Archive for the ‘Q&A’ Category

Can you put new pages or applications on a Google Mini?

March 9, 2006 in Google Mini,Q&A | Comments (1)

I’ve had these questions myself, and been asked it by a few people: “How do I put my website pages on a Google Mini?” and “Can I install my own application on a Mini, e.g. my web app or webstats?”

The answer to both questions is: no, you cannot put your own web pages on the Mini (nor on the Google Search Appliance) and you can’t install your own applications either. They have a web based interface where you can change the look of their own pages somewhat, but beyond that you can’t do anything else. There’s no way of uploading your own pages on to the box, and there’s no way of installing your own applications.

Basically, these things are a plug-and-play box, they don’t like being fiddled with, and although that’s probably rather different from what most webmasters are used to, it does allow Google to be confident about how the box will work, and to avoid support costs covering people who install leaky web apps on to the server and then complain when it eventually crashes.

What the Google Mini is good at, and what it is not good at

March 7, 2006 in Google Mini,Q&A | Comments (4)

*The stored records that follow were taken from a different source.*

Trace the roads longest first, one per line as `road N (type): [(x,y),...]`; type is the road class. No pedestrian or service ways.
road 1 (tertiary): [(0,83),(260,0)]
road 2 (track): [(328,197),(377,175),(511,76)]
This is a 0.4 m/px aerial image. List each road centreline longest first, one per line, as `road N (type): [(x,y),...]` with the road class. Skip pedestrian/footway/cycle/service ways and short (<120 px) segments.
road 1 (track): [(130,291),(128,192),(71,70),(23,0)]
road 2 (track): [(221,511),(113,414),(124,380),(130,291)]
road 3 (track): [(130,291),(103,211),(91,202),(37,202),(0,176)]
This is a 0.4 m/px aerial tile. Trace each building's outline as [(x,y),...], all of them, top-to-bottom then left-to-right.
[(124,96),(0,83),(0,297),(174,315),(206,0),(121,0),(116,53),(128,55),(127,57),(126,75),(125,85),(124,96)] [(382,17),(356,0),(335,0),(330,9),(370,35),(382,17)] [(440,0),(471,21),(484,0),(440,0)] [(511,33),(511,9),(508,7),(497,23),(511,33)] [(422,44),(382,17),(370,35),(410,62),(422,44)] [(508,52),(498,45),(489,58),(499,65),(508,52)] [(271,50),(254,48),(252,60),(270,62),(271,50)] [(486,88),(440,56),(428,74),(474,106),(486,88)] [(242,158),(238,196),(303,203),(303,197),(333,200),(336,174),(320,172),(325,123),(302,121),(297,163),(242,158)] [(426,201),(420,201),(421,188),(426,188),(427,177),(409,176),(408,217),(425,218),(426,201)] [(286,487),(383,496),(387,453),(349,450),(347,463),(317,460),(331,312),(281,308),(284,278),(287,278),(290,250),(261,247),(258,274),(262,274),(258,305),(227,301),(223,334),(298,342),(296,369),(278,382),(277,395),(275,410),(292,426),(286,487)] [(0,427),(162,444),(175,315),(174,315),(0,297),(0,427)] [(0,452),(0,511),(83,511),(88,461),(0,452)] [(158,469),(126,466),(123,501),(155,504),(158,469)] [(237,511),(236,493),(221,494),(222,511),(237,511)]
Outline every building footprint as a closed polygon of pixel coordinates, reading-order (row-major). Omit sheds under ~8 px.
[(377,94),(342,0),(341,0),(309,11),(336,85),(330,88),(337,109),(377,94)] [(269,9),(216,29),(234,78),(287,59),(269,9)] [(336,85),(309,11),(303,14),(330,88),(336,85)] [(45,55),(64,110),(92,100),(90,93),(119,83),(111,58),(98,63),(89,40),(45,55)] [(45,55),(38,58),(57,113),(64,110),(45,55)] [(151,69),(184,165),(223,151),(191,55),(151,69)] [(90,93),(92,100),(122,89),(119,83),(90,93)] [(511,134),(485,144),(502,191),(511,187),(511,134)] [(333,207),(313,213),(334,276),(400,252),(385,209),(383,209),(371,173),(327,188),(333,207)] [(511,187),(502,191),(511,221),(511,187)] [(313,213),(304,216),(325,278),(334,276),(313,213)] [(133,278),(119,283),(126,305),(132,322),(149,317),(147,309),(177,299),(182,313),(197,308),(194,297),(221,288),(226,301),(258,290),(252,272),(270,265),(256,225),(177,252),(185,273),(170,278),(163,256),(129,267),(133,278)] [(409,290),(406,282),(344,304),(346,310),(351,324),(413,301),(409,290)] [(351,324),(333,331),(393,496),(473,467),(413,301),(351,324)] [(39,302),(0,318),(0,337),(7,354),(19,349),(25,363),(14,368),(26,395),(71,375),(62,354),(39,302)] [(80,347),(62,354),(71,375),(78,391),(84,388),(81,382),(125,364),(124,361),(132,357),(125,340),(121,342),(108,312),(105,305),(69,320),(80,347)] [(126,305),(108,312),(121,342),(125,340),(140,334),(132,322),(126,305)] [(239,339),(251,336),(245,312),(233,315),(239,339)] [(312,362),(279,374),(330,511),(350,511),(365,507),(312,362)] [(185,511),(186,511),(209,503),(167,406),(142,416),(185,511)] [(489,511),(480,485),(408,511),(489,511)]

I’ve been talking to various people recently, both by e-mail and at the Mini Google Group, who want to use a Mini for things it really isn’t suited for, so hopefully this will be helpful:

What the Google Mini is good at

It is very good at searching through lots of unstructured information, and finding the document (page) that best matches what you are searching for.

So, it is good for searching all your old sales documents on your intranet, to find the reference you made to ‘Singing badgers’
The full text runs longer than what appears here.